◆ **Problem details**: Retype the entries exactly; omit all pictures.

Items from a dataset:

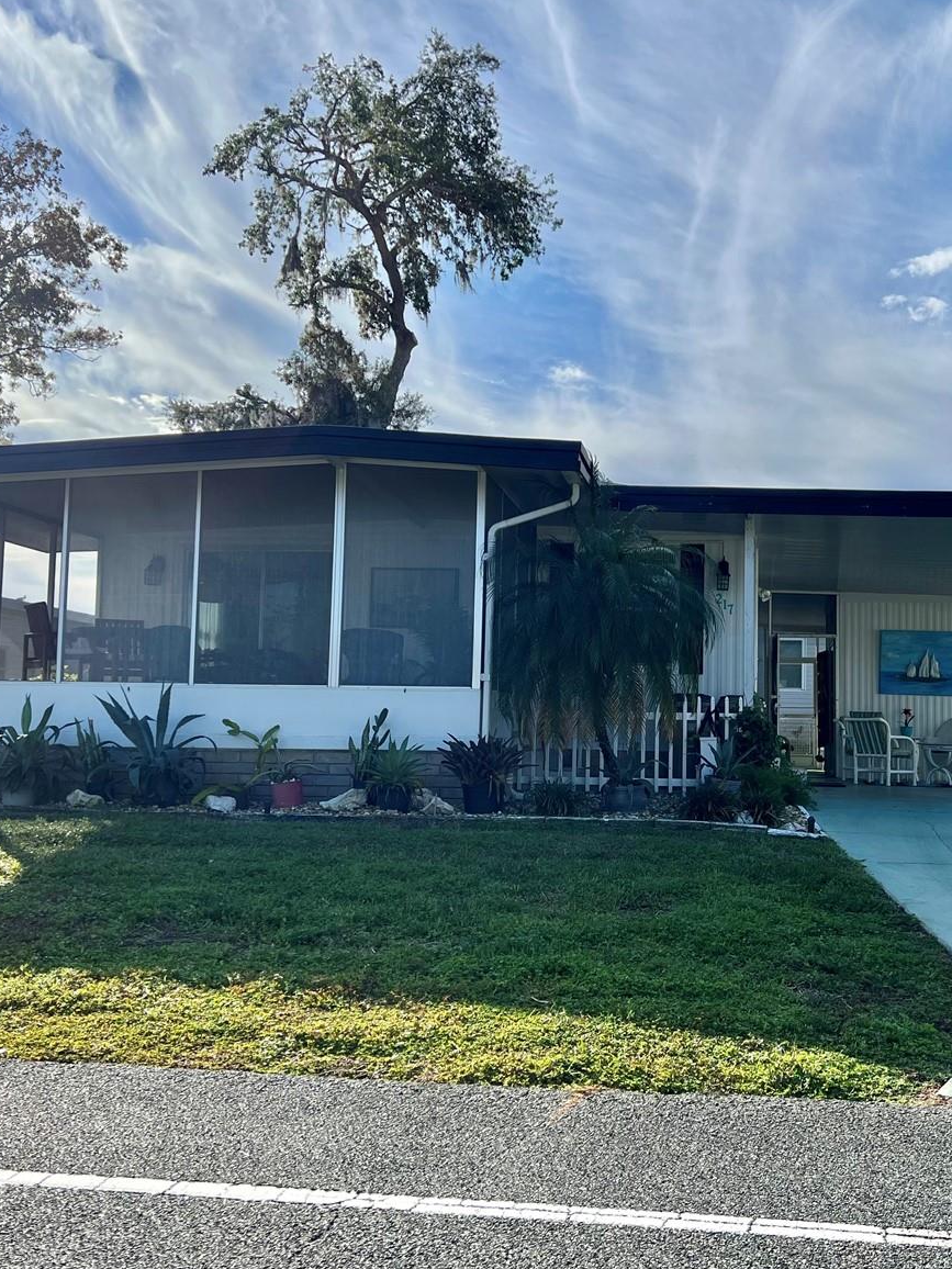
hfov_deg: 39.4
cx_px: 601
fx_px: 1320
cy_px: 638
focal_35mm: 36
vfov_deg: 51.4
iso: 50
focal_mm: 5.7
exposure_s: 1/5319
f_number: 1.5
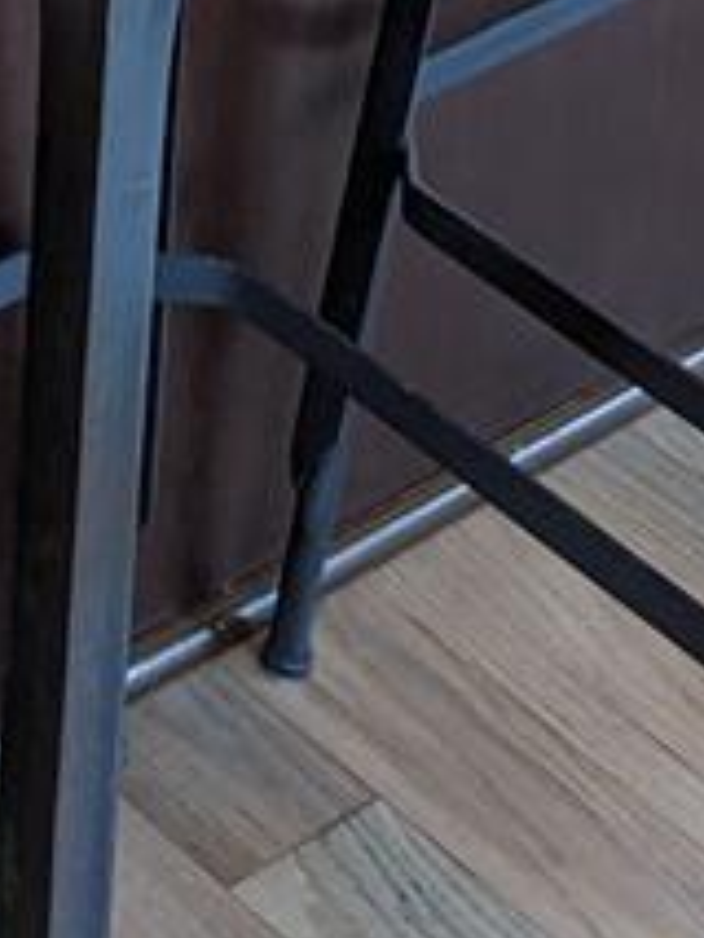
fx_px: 4686
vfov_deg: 10.3
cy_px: -1061
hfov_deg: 8.5
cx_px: -185
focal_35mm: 173
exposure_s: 1/60
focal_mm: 6.81
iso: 177
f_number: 1.85
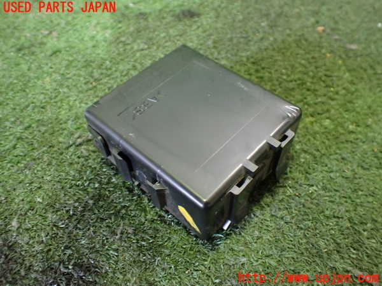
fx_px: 331
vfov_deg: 46.8
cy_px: 143
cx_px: 191
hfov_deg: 60.0
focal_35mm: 30
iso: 800
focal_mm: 5.4
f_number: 2.3
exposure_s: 1/30
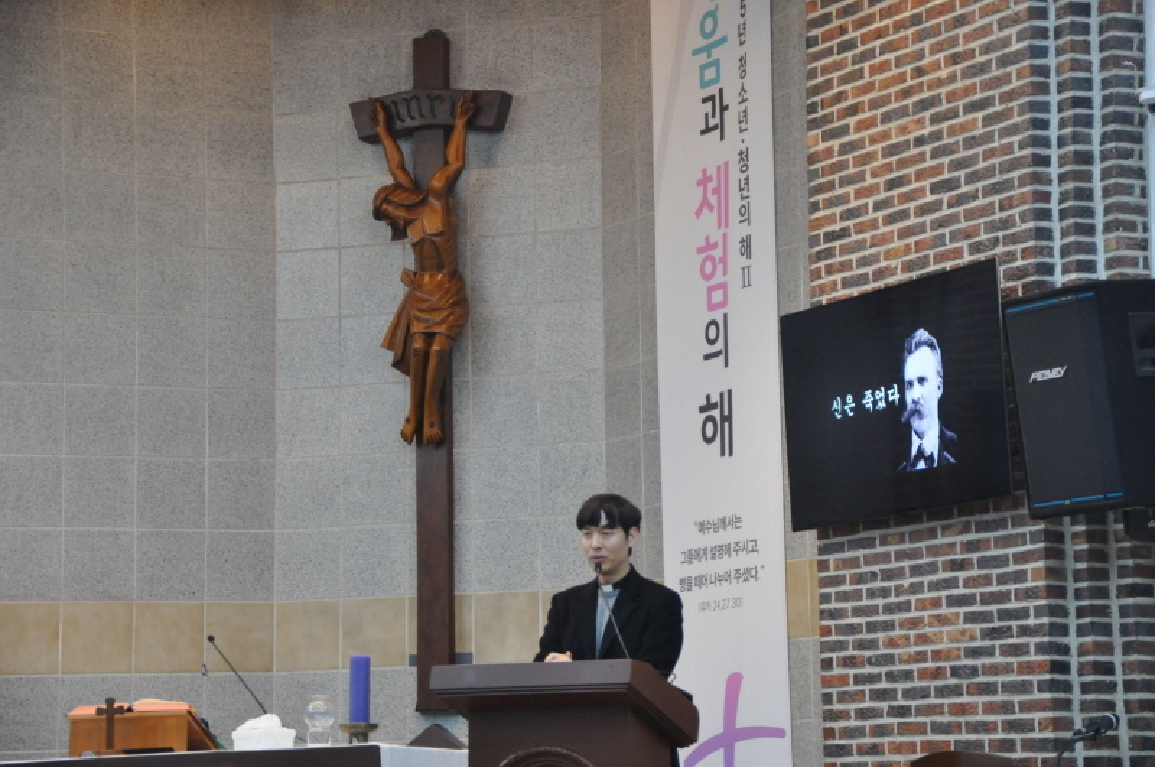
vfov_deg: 12.1
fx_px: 3604
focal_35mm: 112
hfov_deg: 18.2
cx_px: 578
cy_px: 384
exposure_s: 1/30
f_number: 5.3
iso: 1100
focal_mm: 75
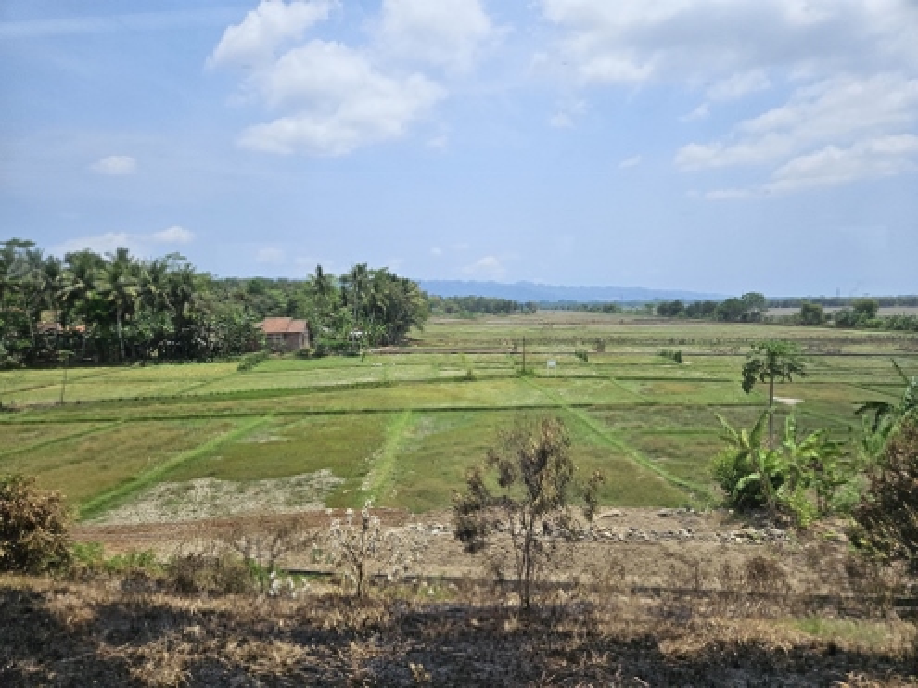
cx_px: 459
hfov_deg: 73.9
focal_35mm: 23
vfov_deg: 58.9
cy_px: 344
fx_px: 610
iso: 40
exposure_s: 1/2000
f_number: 1.8
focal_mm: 5.4
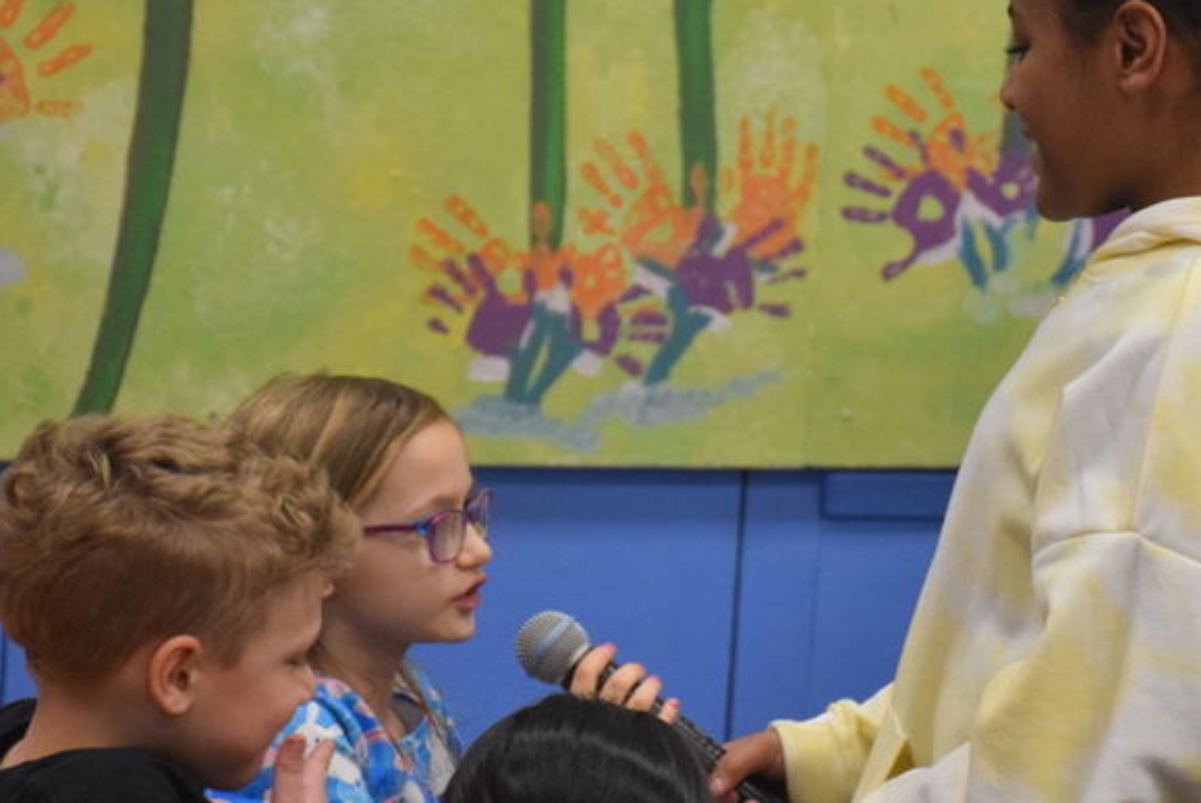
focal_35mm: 145
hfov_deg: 14.1
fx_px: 4841
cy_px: 353
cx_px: 602
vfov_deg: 9.5
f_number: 5
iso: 2500
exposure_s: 1/125
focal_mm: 70
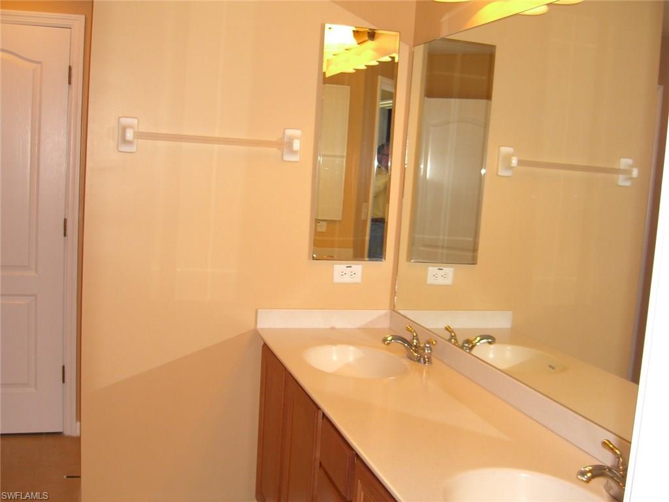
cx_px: 334
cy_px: 251
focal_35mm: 38
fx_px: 734
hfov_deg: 49.0
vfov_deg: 37.7
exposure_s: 1/60
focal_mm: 7.9
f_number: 2.8
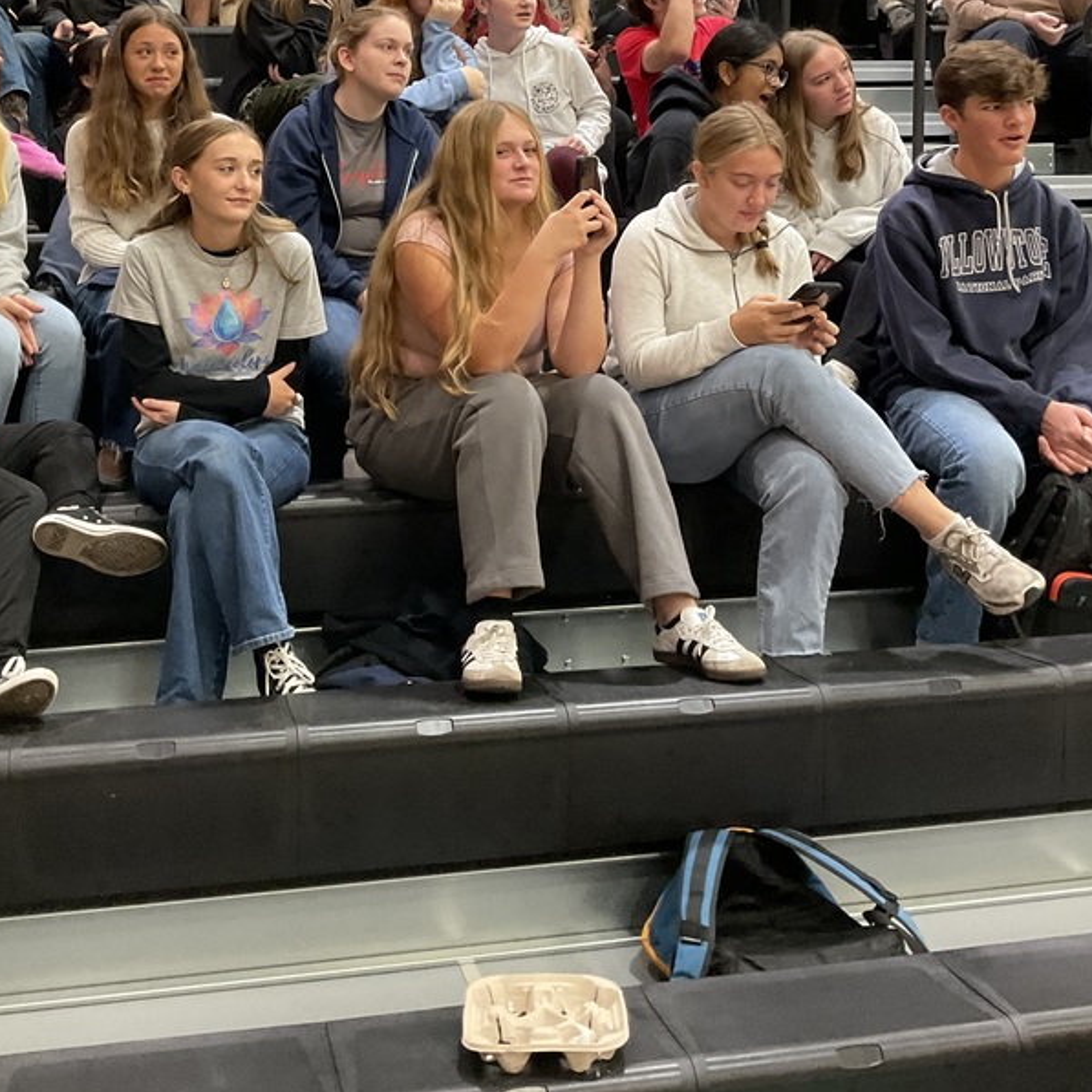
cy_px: 203
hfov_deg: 38.1
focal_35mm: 44
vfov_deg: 36.9
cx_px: 423
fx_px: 1570
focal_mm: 3
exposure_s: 1/60
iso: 200
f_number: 1.8
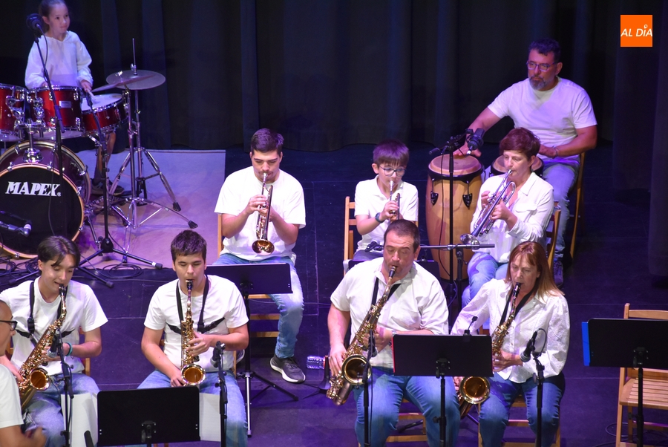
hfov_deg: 12.2
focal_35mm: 168
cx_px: 334
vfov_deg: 8.2
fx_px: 3120
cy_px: 224
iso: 1100
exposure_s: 1/60
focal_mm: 112
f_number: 5.6
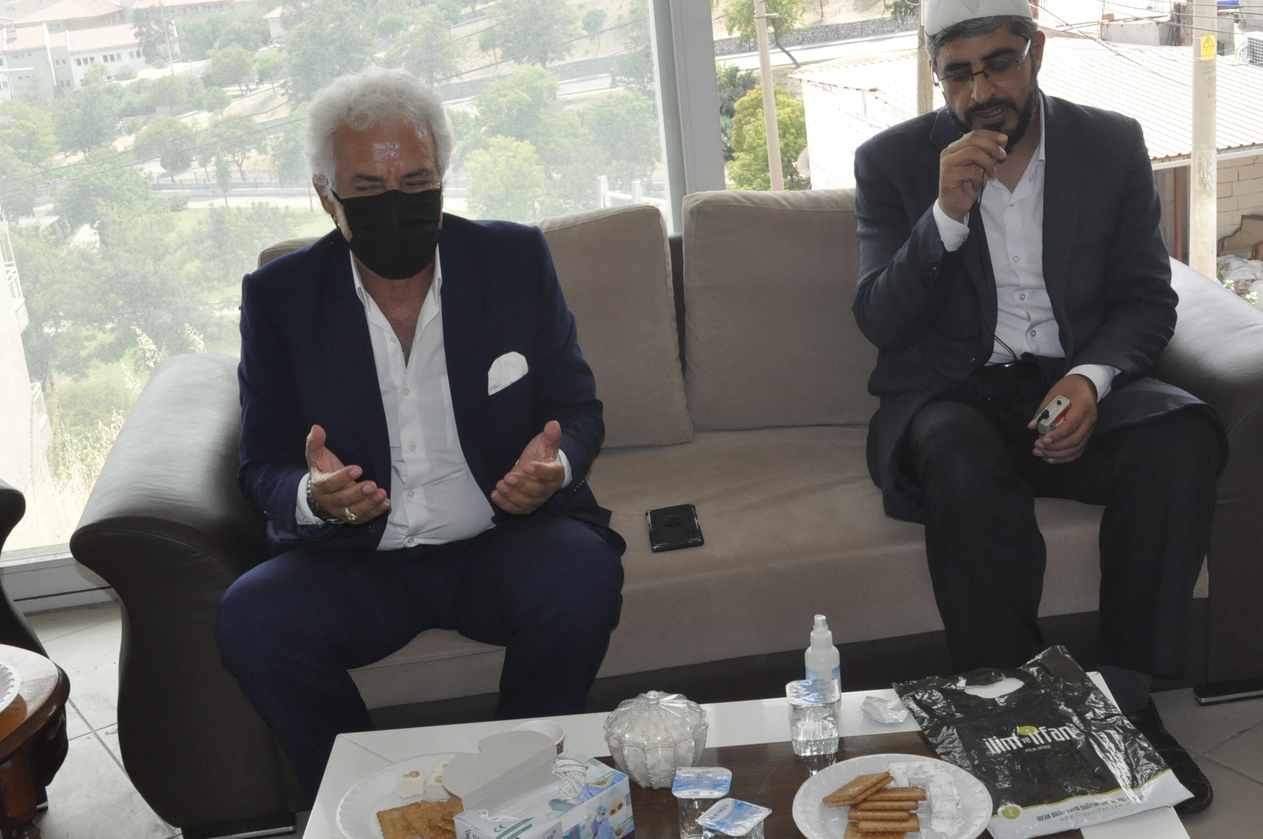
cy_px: 420
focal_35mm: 48
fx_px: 1682
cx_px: 632
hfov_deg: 41.2
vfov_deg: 28.0
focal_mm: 32
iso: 2000
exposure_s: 1/200
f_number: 16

◆ **Reply to the task**:
hfov_deg: 39.4
cx_px: 601
fx_px: 1320
cy_px: 638
focal_35mm: 36
vfov_deg: 51.4
iso: 50
focal_mm: 5.7
exposure_s: 1/5319
f_number: 1.5
fx_px: 4686
vfov_deg: 10.3
cy_px: -1061
hfov_deg: 8.5
cx_px: -185
focal_35mm: 173
exposure_s: 1/60
focal_mm: 6.81
iso: 177
f_number: 1.85
fx_px: 331
vfov_deg: 46.8
cy_px: 143
cx_px: 191
hfov_deg: 60.0
focal_35mm: 30
iso: 800
focal_mm: 5.4
f_number: 2.3
exposure_s: 1/30
vfov_deg: 12.1
fx_px: 3604
focal_35mm: 112
hfov_deg: 18.2
cx_px: 578
cy_px: 384
exposure_s: 1/30
f_number: 5.3
iso: 1100
focal_mm: 75
cx_px: 459
hfov_deg: 73.9
focal_35mm: 23
vfov_deg: 58.9
cy_px: 344
fx_px: 610
iso: 40
exposure_s: 1/2000
f_number: 1.8
focal_mm: 5.4
focal_35mm: 145
hfov_deg: 14.1
fx_px: 4841
cy_px: 353
cx_px: 602
vfov_deg: 9.5
f_number: 5
iso: 2500
exposure_s: 1/125
focal_mm: 70
cx_px: 334
cy_px: 251
focal_35mm: 38
fx_px: 734
hfov_deg: 49.0
vfov_deg: 37.7
exposure_s: 1/60
focal_mm: 7.9
f_number: 2.8
cy_px: 203
hfov_deg: 38.1
focal_35mm: 44
vfov_deg: 36.9
cx_px: 423
fx_px: 1570
focal_mm: 3
exposure_s: 1/60
iso: 200
f_number: 1.8
hfov_deg: 12.2
focal_35mm: 168
cx_px: 334
vfov_deg: 8.2
fx_px: 3120
cy_px: 224
iso: 1100
exposure_s: 1/60
focal_mm: 112
f_number: 5.6
cy_px: 420
focal_35mm: 48
fx_px: 1682
cx_px: 632
hfov_deg: 41.2
vfov_deg: 28.0
focal_mm: 32
iso: 2000
exposure_s: 1/200
f_number: 16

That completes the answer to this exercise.